After a bitter political battle in 1998 between the tobacco
companies and public health advocates, Congress failed to codify
the settlement into law. In hindsight, some major players in the
fight think it might have been better to compromise rather than
deal with the current haphazard method of continual lawsuits.
"In the end, public health is worse off because we didn't
pass the bill," said Matt Myers, head of the Campaign for
Tobacco-Free Kids who helped broker the settlement. Myers
angered some of his public health colleagues by supporting
yearly liability caps for the industry in exchange for major
concessions on marketing and increased regulation.
Yet even without the legislation, the tobacco industry made
many major changes in its marketing practices, such as dropping
the "Joe Camel" cartoon character, and submitted to many new
local regulations. And, of course, tobacco companies might still
have to pay out billions of dollars in damages.

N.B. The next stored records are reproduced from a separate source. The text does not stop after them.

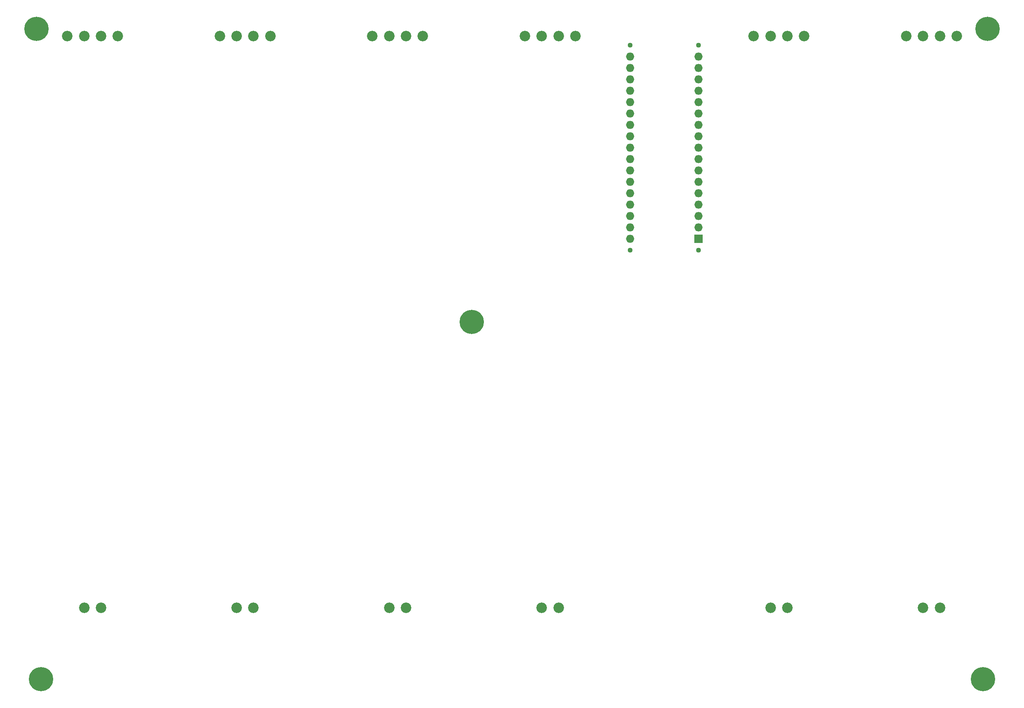
<source format=gbr>
%TF.GenerationSoftware,KiCad,Pcbnew,(5.1.6)-1*%
%TF.CreationDate,2020-06-13T20:20:11+02:00*%
%TF.ProjectId,Snackboard,536e6163-6b62-46f6-9172-642e6b696361,rev?*%
%TF.SameCoordinates,Original*%
%TF.FileFunction,Soldermask,Bot*%
%TF.FilePolarity,Negative*%
%FSLAX46Y46*%
G04 Gerber Fmt 4.6, Leading zero omitted, Abs format (unit mm)*
G04 Created by KiCad (PCBNEW (5.1.6)-1) date 2020-06-13 20:20:11*
%MOMM*%
%LPD*%
G01*
G04 APERTURE LIST*
%ADD10C,2.350000*%
%ADD11C,5.400000*%
%ADD12O,1.827200X1.827200*%
%ADD13C,1.116000*%
%ADD14R,1.827200X1.827200*%
G04 APERTURE END LIST*
D10*
%TO.C,VR6*%
X76140000Y-164140000D03*
X72390000Y-36640000D03*
X76140000Y-36640000D03*
X79890000Y-164140000D03*
X83640000Y-36640000D03*
X79890000Y-36640000D03*
%TD*%
%TO.C,VR5*%
X110140000Y-164140000D03*
X106390000Y-36640000D03*
X110140000Y-36640000D03*
X113890000Y-164140000D03*
X117640000Y-36640000D03*
X113890000Y-36640000D03*
%TD*%
%TO.C,VR1*%
X263140000Y-164140000D03*
X259390000Y-36640000D03*
X263140000Y-36640000D03*
X266890000Y-164140000D03*
X270640000Y-36640000D03*
X266890000Y-36640000D03*
%TD*%
%TO.C,VR2*%
X229140000Y-164140000D03*
X225390000Y-36640000D03*
X229140000Y-36640000D03*
X232890000Y-164140000D03*
X236640000Y-36640000D03*
X232890000Y-36640000D03*
%TD*%
%TO.C,VR3*%
X178140000Y-164140000D03*
X174390000Y-36640000D03*
X178140000Y-36640000D03*
X181890000Y-164140000D03*
X185640000Y-36640000D03*
X181890000Y-36640000D03*
%TD*%
%TO.C,VR4*%
X144140000Y-164140000D03*
X140390000Y-36640000D03*
X144140000Y-36640000D03*
X147890000Y-164140000D03*
X151640000Y-36640000D03*
X147890000Y-36640000D03*
%TD*%
D11*
%TO.C,REF\u002A\u002A*%
X162515000Y-100390000D03*
%TD*%
%TO.C,REF\u002A\u002A*%
X66515000Y-180015000D03*
%TD*%
%TO.C,REF\u002A\u002A*%
X276515000Y-180015000D03*
%TD*%
%TO.C,REF\u002A\u002A*%
X277515000Y-35015000D03*
%TD*%
%TO.C,REF\u002A\u002A*%
X65515000Y-35015000D03*
%TD*%
D12*
%TO.C,XA1*%
X197878000Y-79320000D03*
X197878000Y-61540000D03*
X197878000Y-59000000D03*
X197878000Y-56460000D03*
X197878000Y-53920000D03*
X197878000Y-51380000D03*
X197878000Y-66620000D03*
X213118000Y-43760000D03*
X213118000Y-41220000D03*
X197878000Y-41220000D03*
X197878000Y-46300000D03*
D13*
X197878000Y-38680000D03*
D12*
X213118000Y-46300000D03*
X213118000Y-48840000D03*
X213118000Y-51380000D03*
X213118000Y-53920000D03*
X213118000Y-56460000D03*
X213118000Y-59000000D03*
X213118000Y-61540000D03*
X213118000Y-64080000D03*
X213118000Y-66620000D03*
X213118000Y-76780000D03*
X213118000Y-74240000D03*
X213118000Y-79320000D03*
X197878000Y-71700000D03*
X197878000Y-43760000D03*
X197878000Y-69160000D03*
X197878000Y-74240000D03*
X213118000Y-69160000D03*
X197878000Y-76780000D03*
X197878000Y-48840000D03*
X197878000Y-81860000D03*
D14*
X213118000Y-81860000D03*
D12*
X213118000Y-71700000D03*
X197878000Y-64080000D03*
D13*
X197878000Y-84400000D03*
X213118000Y-38680000D03*
X213118000Y-84400000D03*
%TD*%
M02*

</source>
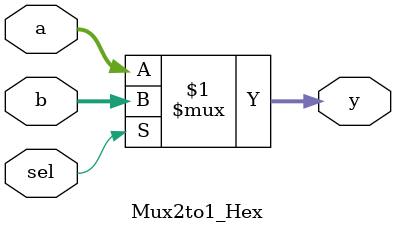
<source format=v>
`ifndef SELECTOR_V
`define SELECTOR_V

module GateLevelSelector(
    input wire d0,
    input wire d1,
    input wire s,
    output q
);
    // s 为 0 时 选择 d0，s 为 1时选择 d1
    // 写dnf，或者考虑 s 和 ~s 作为 “掩码”

    // q = (~s & d0) | (s & d1) =  ~(~s & d0) ~& ~(s & d1) = (~s ~& d0) ~& (s ~& d1)

    assign q = (~s ~& d0) ~& (s ~& d1); 
    
endmodule


module BasicSelector(
    input wire d0,
    input wire d1,
    input wire s,
    output q
);
    assign q = s ? d1 : d0;
endmodule

module Mux2to1_Hex(
    input [15:0] a,  // 输入a
    input [15:0] b,  // 输入b
    input sel,  // 选择信号
    output [15:0] y   // 输出
);
    // 选择器逻辑
    assign y = (sel) ? b : a;
endmodule


`ifdef TB_SELECTOR
`timescale 1ns / 1ps

module tb_Selector;

    // Inputs
    reg d0;
    reg d1;
    reg s;

    // Outputs
    wire q1;
    wire q2;

    // Instantiate the Gate Level Selector Module
    GateLevelSelector gls (
        .d0(d0), 
        .d1(d1), 
        .s(s), 
        .q(q1)
    );

    // Instantiate the Basic Selector Module
    BasicSelector bs (
        .d0(d0), 
        .d1(d1), 
        .s(s), 
        .q(q2)
    );

    // Initialize all variables
    initial begin
        // Initialize Inputs
        d0 = 0;
        d1 = 0;
        s = 0;

        // Wait 100 ns for global reset to finish
        #100;
        
        // Add stimulus here
        $display("Test     |  d0 | d1  | s | q1 (GL)| q2 (Basic) ");
        $monitor("%-8t |  %b  |  %b  | %b |   %b    |    %b", $time, d0, d1, s, q1, q2);

        // Test all input combinations
        d0 = 0; d1 = 0; s = 0; #10;
        d0 = 0; d1 = 0; s = 1; #10;
        d0 = 0; d1 = 1; s = 0; #10;
        d0 = 0; d1 = 1; s = 1; #10;
        d0 = 1; d1 = 0; s = 0; #10;
        d0 = 1; d1 = 0; s = 1; #10;
        d0 = 1; d1 = 1; s = 0; #10;
        d0 = 1; d1 = 1; s = 1; #10;

        $finish;
    end
      
endmodule
`endif
`endif // SELECTOR_V

</source>
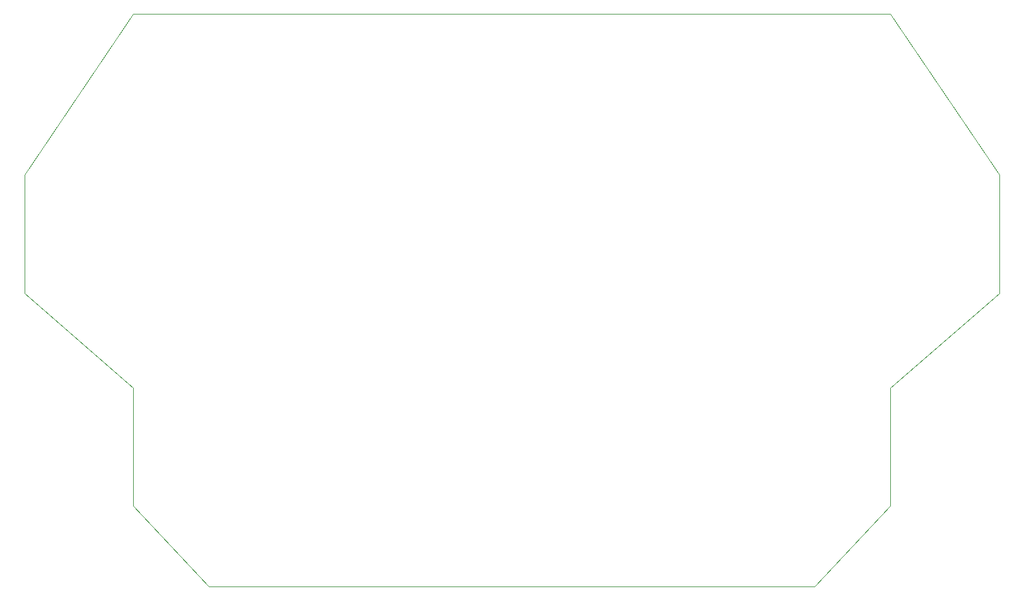
<source format=gbr>
%TF.GenerationSoftware,KiCad,Pcbnew,6.0.4-6f826c9f35~116~ubuntu18.04.1*%
%TF.CreationDate,2022-06-21T09:58:33-04:00*%
%TF.ProjectId,Makers-Unified-Controller,4d616b65-7273-42d5-956e-69666965642d,rev?*%
%TF.SameCoordinates,Original*%
%TF.FileFunction,Profile,NP*%
%FSLAX46Y46*%
G04 Gerber Fmt 4.6, Leading zero omitted, Abs format (unit mm)*
G04 Created by KiCad (PCBNEW 6.0.4-6f826c9f35~116~ubuntu18.04.1) date 2022-06-21 09:58:33*
%MOMM*%
%LPD*%
G01*
G04 APERTURE LIST*
%TA.AperFunction,Profile*%
%ADD10C,0.050000*%
%TD*%
G04 APERTURE END LIST*
D10*
X110490000Y-102235000D02*
X110490000Y-118110000D01*
X110490000Y-118110000D02*
X120650000Y-128905000D01*
X95885000Y-73660000D02*
X95885000Y-89535000D01*
X201930000Y-128905000D02*
X212090000Y-118110000D01*
X226695000Y-89535000D02*
X226695000Y-73660000D01*
X212090000Y-52070000D02*
X110490000Y-52070000D01*
X212090000Y-102235000D02*
X226695000Y-89535000D01*
X212090000Y-118110000D02*
X212090000Y-102235000D01*
X95885000Y-89535000D02*
X110490000Y-102235000D01*
X201930000Y-128905000D02*
X120650000Y-128905000D01*
X226695000Y-73660000D02*
X212090000Y-52070000D01*
X110490000Y-52070000D02*
X95885000Y-73660000D01*
M02*

</source>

The threat of lawsuits is a powerful tool for harnessing
corporations, said Pamela Gilbert, a partner in the law firm
Cuneo Waldman & Gilbert. Gilbert, who is a former executive
director of the Consumer Products Safety Commission, said that
nearly all of her cases at the commission were resolved by
voluntary agreements with industries that were afraid of
lawsuits. "It is less the threat of government action and more
the threat of private litigation that compels companies to go
along," she said.
And that is exactly what makes the business community so
unhappy. "They are usurping and doing an end run around the
legislative and regulatory processes," said Lisa Rickard of the
Institute for Legal Reform, the tort-reform lobbying arm of the
U.S. Chamber of Commerce.
John Banzhaf III, a professor of public-interest law at
George Washington University, points out that judicial actions
outside the regulatory process were re- sponsible for major
civil-rights, environmental, and consumer-safety reforms. He
notes that, unlike the tobacco industry, food companies are
extremely susceptible to public pressure, which probably
accounts for their pre-emptive moves.
So, does an automatic anti-regulation approach make the
most sense for business? Executives might want to ask themselves
what the stock price of Altria Group, currently hovering around
$40 a share, might have been without the tobacco litigation.